Все это происходило на фоне непрерывных случайных колебаний в состоянии природной среды и численности групп, в силу чего одни территории оказывались заселенными более плотно, чем другие. Это порождало миграции из перенаселенных мест в относительно свободные, подобно конвекции жидкости от нагретой поверхности к холодной. В таких миграциях могли участвовать не просто отдельные индивиды, а целые хозяйственные группы со сложившимися стереотипами поведения. При этом стратегия, удовлетворительная на старом месте, могла оказаться непригодной в новых условиях или, наоборот, еще более эффективной.

Долгосрочный эффект таких случайных процессов удобно наблюдать с помощью компьютерной модели, имеющей отдаленной сходство с игрой клеточных автоматов. Эта модель уже описывалась нами ранее [9]. Здесь мы сосредоточимся на тех ее чертах, которые иллюстрируют процесс самоорганизации.

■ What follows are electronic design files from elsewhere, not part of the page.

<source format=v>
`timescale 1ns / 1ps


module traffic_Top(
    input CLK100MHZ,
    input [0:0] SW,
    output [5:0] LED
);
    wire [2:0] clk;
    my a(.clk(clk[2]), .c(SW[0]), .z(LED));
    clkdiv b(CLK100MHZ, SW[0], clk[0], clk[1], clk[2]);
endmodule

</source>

Моделируемое пространство разбито на квадраты, каждый из которых обладает определенной демографической емкостью и набором требований к хозяйственной стратегии, позволяющей наиболее эффективно заполнить эту емкость. Ряд квадратов может обладать одинаковыми характеристиками, образуя единую природную зону. В нашей модели расположение таких зон представляло собой схематизированную карту Африки и Евразии, причем пригодными для обитания в условиях раннего палеолита считались 8 зон: широколиственные леса умеренного климата (их современное расположение показано на рис. 1 под номером 1), средиземноморские субтропические ландшафты (там же, номер 2), степи (3), полупустыни (4), сухие саванны (5), влажные саванны (6), влажные тропические и субтропические леса (7), дождевые экваториальные леса (8). Более холодные ландшафты (9) и пустыни (10) считаются непригодными для человека на той стадии его развития, поскольку отсутствуют приуроченные к ним археологические памятники раннего палеолита.

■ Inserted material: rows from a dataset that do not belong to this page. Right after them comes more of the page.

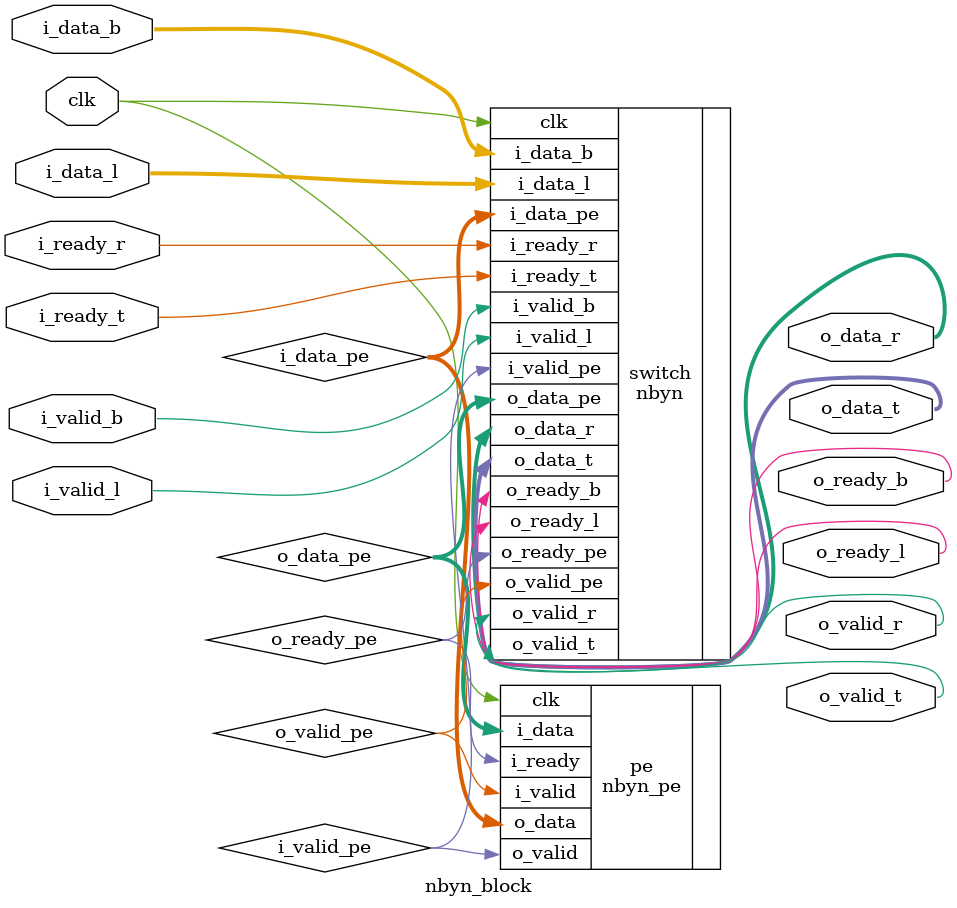
<source format=v>
module nbyn_block #(parameter x_coord='d0,parameter y_coord='d0)
(
input wire clk,
input wire i_ready_r,
input wire i_ready_t,
input wire i_valid_l,
input wire i_valid_b,
output wire o_ready_l,
output wire o_ready_b,
output wire o_valid_r,
output wire o_valid_t,
input wire [264:0] i_data_l,
input wire [264:0] i_data_b,
output wire [264:0] o_data_r,
output wire [264:0] o_data_t


);
wire [264:0] i_data_pe;
wire [264:0] o_data_pe;
wire o_ready_pe;
wire o_valid_pe;
//wire i_ready_pe;
wire i_valid_pe;


nbyn #(.x_coord(x_coord),.y_coord(y_coord))
 switch(
 .clk(clk),
 .i_ready_r(i_ready_r),
 .i_ready_t(i_ready_t),
 //.i_ready_pe(i_ready_pe),
 .i_valid_l(i_valid_l),
 .i_valid_b(i_valid_b),
 .i_valid_pe(i_valid_pe),
 .o_ready_l(o_ready_l),
 .o_ready_b(o_ready_b),
 .o_ready_pe(o_ready_pe),
 .o_valid_r(o_valid_r),
 .o_valid_t(o_valid_t),
 .o_valid_pe(o_valid_pe),
 .i_data_l(i_data_l),
 .i_data_b(i_data_b),
 .i_data_pe(i_data_pe),
 .o_data_r(o_data_r),
 .o_data_t(o_data_t),
 .o_data_pe(o_data_pe)
);

nbyn_pe pe(

.clk(clk),
.i_data(o_data_pe),
.i_ready(o_ready_pe),
.i_valid(o_valid_pe),
.o_data(i_data_pe),
.o_valid(i_valid_pe)

);







endmodule
</source>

Площадь каждого квадрата - 100 тыс. кв. км. Поскольку расположение природных зон менялось в зависимости от чередования ледниковых и межледниковых эпох, в модели использовались попеременно 6 карт, отражающих состояние климата на разных стадиях климатического цикла - от максимума оледенения (рис. 2) до межледникового климатического оптимума, когда климат был теплее современного (рис.3). Другие карты были промежуточными между двумя крайними состояниями, приведенными на рисунках. В конкретный момент времени каждый квадрат был занят одной из природных зон или находился в процессе перехода от одной зоны к другой. При этом он мог становиться пригодным для заселения или необитаемым, а его демографическая емкость менялась. Базовая емкость каждого квадрата в зависимости от природной зоны принималась следующей:


Номер зоны Название зоны Емкость квадрата(чел./100 тыс. кв. км)
1 Широколиственные леса 2500
2 Средиземноморские ландшафты 3000
3 Степи 850
4 Полупустыни 330
5 Сухие саванны 850
6 Влажные саванны 2000
7 Тропические леса 3300
8 Экваториальные леса 1500

Если квадрат в какой-то момент испытания модели находится в фазе перехода, например, от степи к полупустыни, то его текущая емкость принимает промежуточное значение между базовыми для данных зон. Кроме того, в каждом поколении она испытывает ненаправленные случайные колебания (флуктуации). При этом генерируется случайное число М, распределенное по нормальному закону, для которого математическим ожиданием является текущая емкость, а диапазон возможных флуктуации задается через значение среднего квадратического отклонения.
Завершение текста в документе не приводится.